24 HEURES - Le jeudi 23 octobre 2014

Commission Charbonneau

Nicolo Milioto sera le prochain témoin

14/02/2013 16h50 

L'entrepreneur Nicolo Milioto et Nick Rizzuto échangent de l'argent comptant dans une vidéo présentée devant la commission Charbonneau
Photo Agence QMI / Archives
MONTRÉAL - L'entrepreneur ayant été décrit comme l'intermédiaire entre la mafia et le milieu de la construction, Nicolo Milioto, succédera à Joe Borsellino à la barre des témoins lundi, devant la commission Charbonneau.

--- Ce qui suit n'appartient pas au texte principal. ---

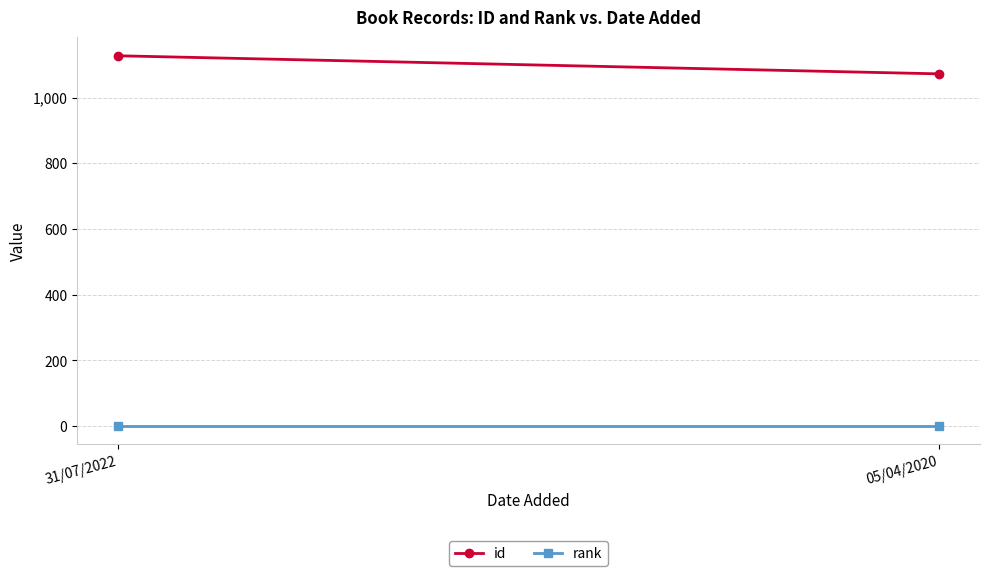

What position from the left is 31/07/2022?

1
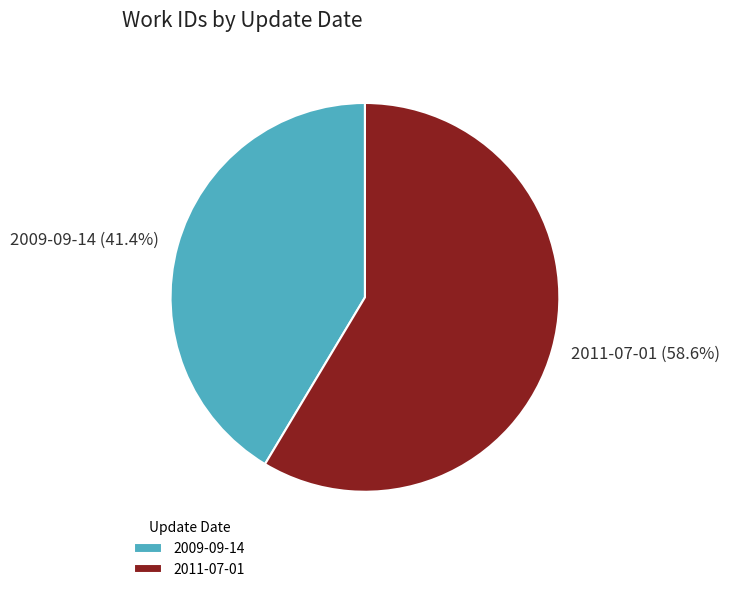

Which has a higher value, 2011-07-01 or 2009-09-14?

2011-07-01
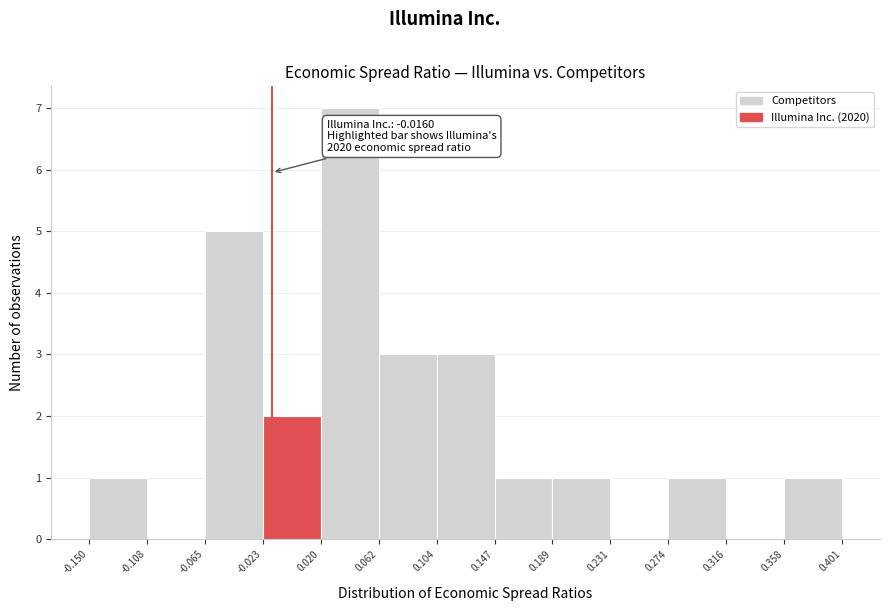

Which range on the x-axis has the tallest bar?

0.020 to 0.062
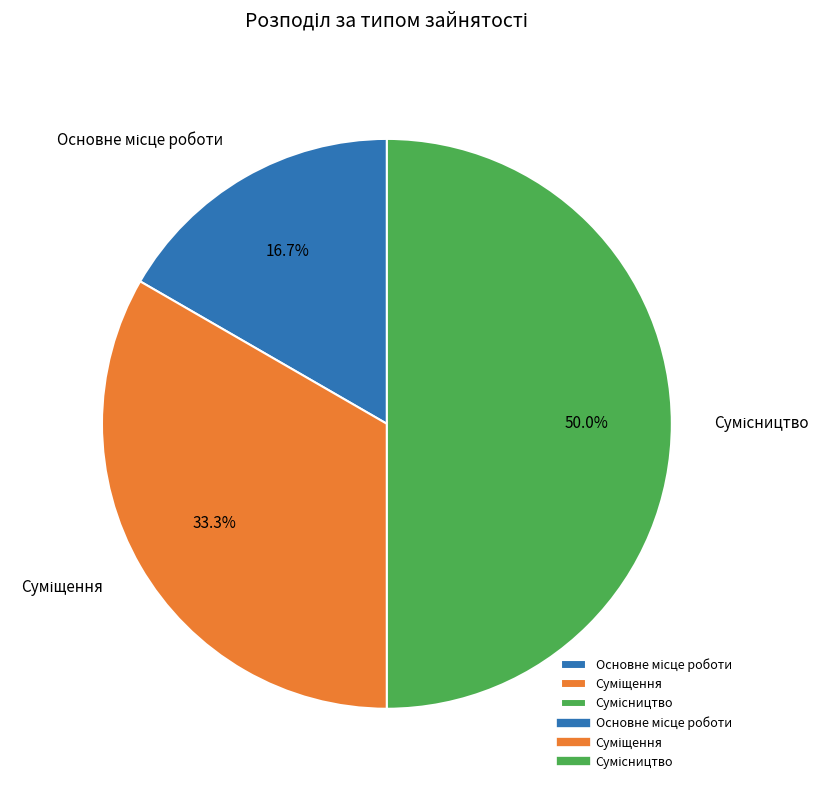

Combined, do Основне місце роботи and Сумісництво account for over 50%?

Yes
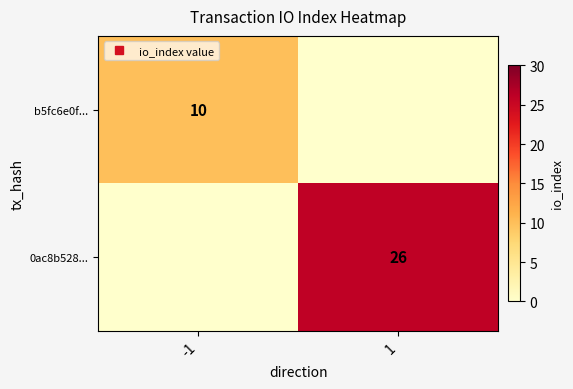

What is the total value across all series at 1?

26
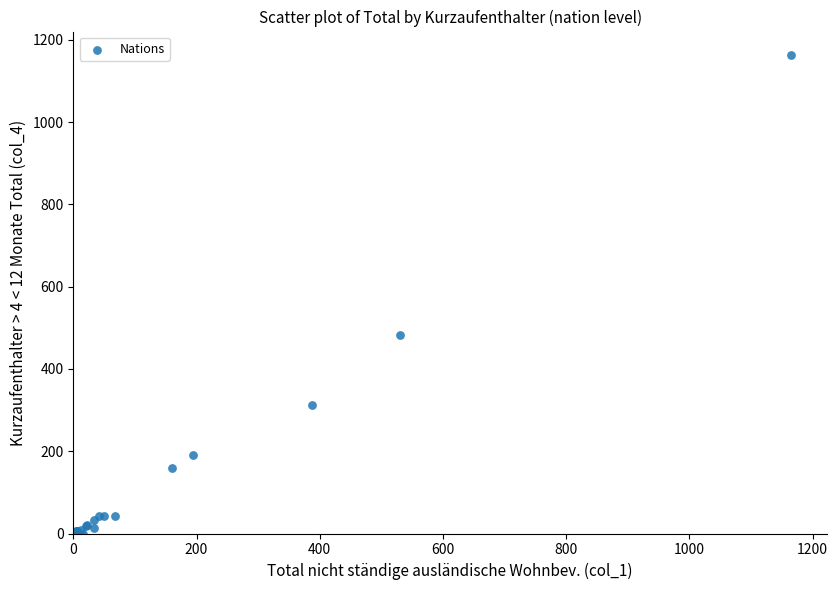

What Y value in the scatter plot is closest to 581?

483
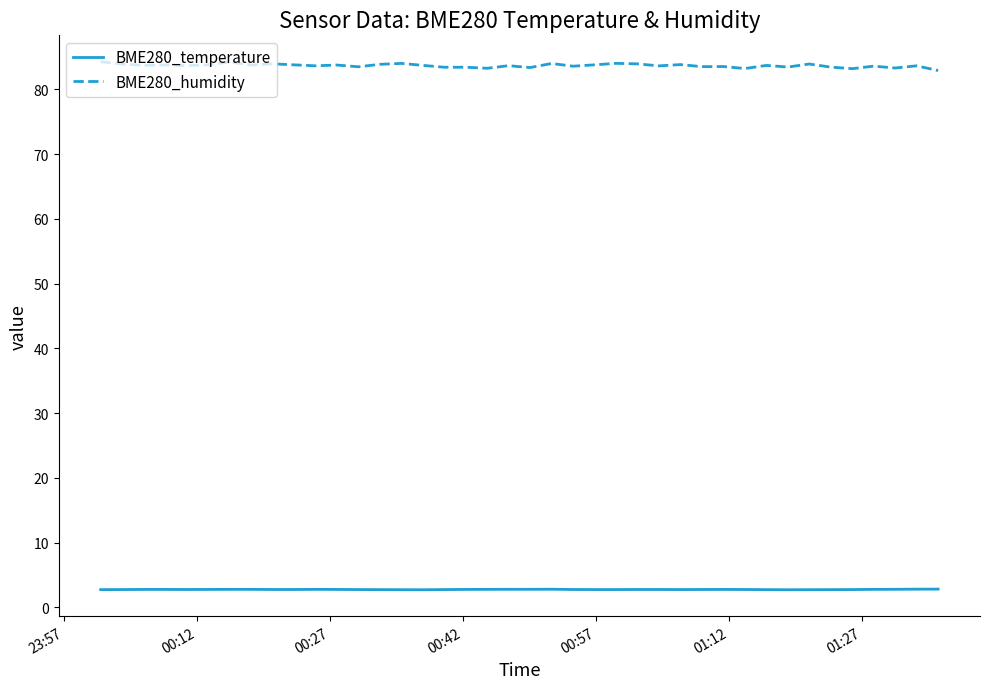

True or false: BME280_humidity and BME280_temperature intersect in this chart.

False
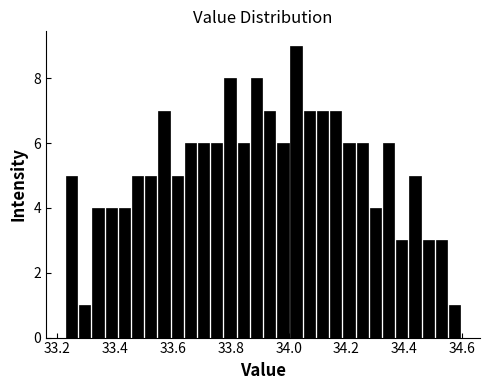

Around what value on the x-axis is the tallest bar? Give the approximate position of its centre, as read against the axis.

34.02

La présence du président de Mivela Construction dans la salle d'audience la semaine dernière laissait déjà présager qu'il pourrait être le prochain à devoir s'expliquer devant les commissaires.

La confirmation est tombée, il prendra bel et bien le relais de son homologue de Construction Garnier, M. Borsellino, une fois que celui-ci aura été contre-interrogé.

Le nom de M. Milioto a été mentionné à plusieurs reprises depuis le début des travaux publics de la Commission. Surnommé le «middleman», il n'était visiblement pas un entrepreneur comme les autres.

C'est lui qui aurait reçu la mission de récupérer la fameuse redevance que les entrepreneurs collusionnaires versaient à la mafia, soit environ 2,5 % de la valeur des contrats publics qu'ils obtenaient, selon le témoignage de l'ancien président d'Infrabec, Lino Zambito. En échange, la mafia entretenait le système.

Dans plusieurs capsules vidéo filmées par la Gendarmerie Royale du Canada (GRC) au club Consenza, le quartier général du clan mafieux des Rizzuto, on aperçoit Nicolo Milioto récolter des liasses de billets des mains d'entrepreneurs en construction et les mettre dans ses chaussettes.

Selon plusieurs témoignages entendus devant la Commission, M. Milioto était à la tête de la collusion à Montréal et décidait du partage des contrats publics entre les entrepreneurs.

Le président de Mivela Construction est un acteur important dans l'industrie de la construction. Son entreprise, spécialisée dans le domaine des trottoirs, a remporté de nombreux contrats avec la Ville de Montréal.

Cependant, avant d'ouvrir un nouveau chapitre avec Nicolo Milioto, la commission devra tout d'abord tourner la page de Joe Borsellino. Le président de Construction Garnier sera de retour à la première heure lundi pour subir son contre-interrogatoire.

Pendant ses premiers quatre jours de témoignage au début de février, l'entrepreneur a mené la vie dure aux commissaires et au procureur qui l'interrogeait, Me Simon Tremblay.

Ses trous de mémoire à répétitions et ses explications, plus laborieuses les unes que les autres, ont parfois eu raison de la patience de la présidente.

Dès la reprise des audiences, Me Tremblay pourrait poser quelques questions additionnelles au témoin, avant que les avocats des autres partis ne soient autorisés à le contre-interroger.

Joe Borsellino a entre autres reconnu l'existence de la collusion entre entrepreneurs à Montréal et avoué avoir versé des pots-de-vin à des fonctionnaires.

Mais il a nié catégoriquement avoir bénéficié d'avantages dans l'obtention de contrats publics en échange des contributions financières qu'il versait à différents partis politiques.

Après les entrepreneurs Joe Borsellino et Nicolo Milioto, ce sera au tour de l'expert Guy Desrosiers, analyste-enquêteur de la Commission, de faire son entrée.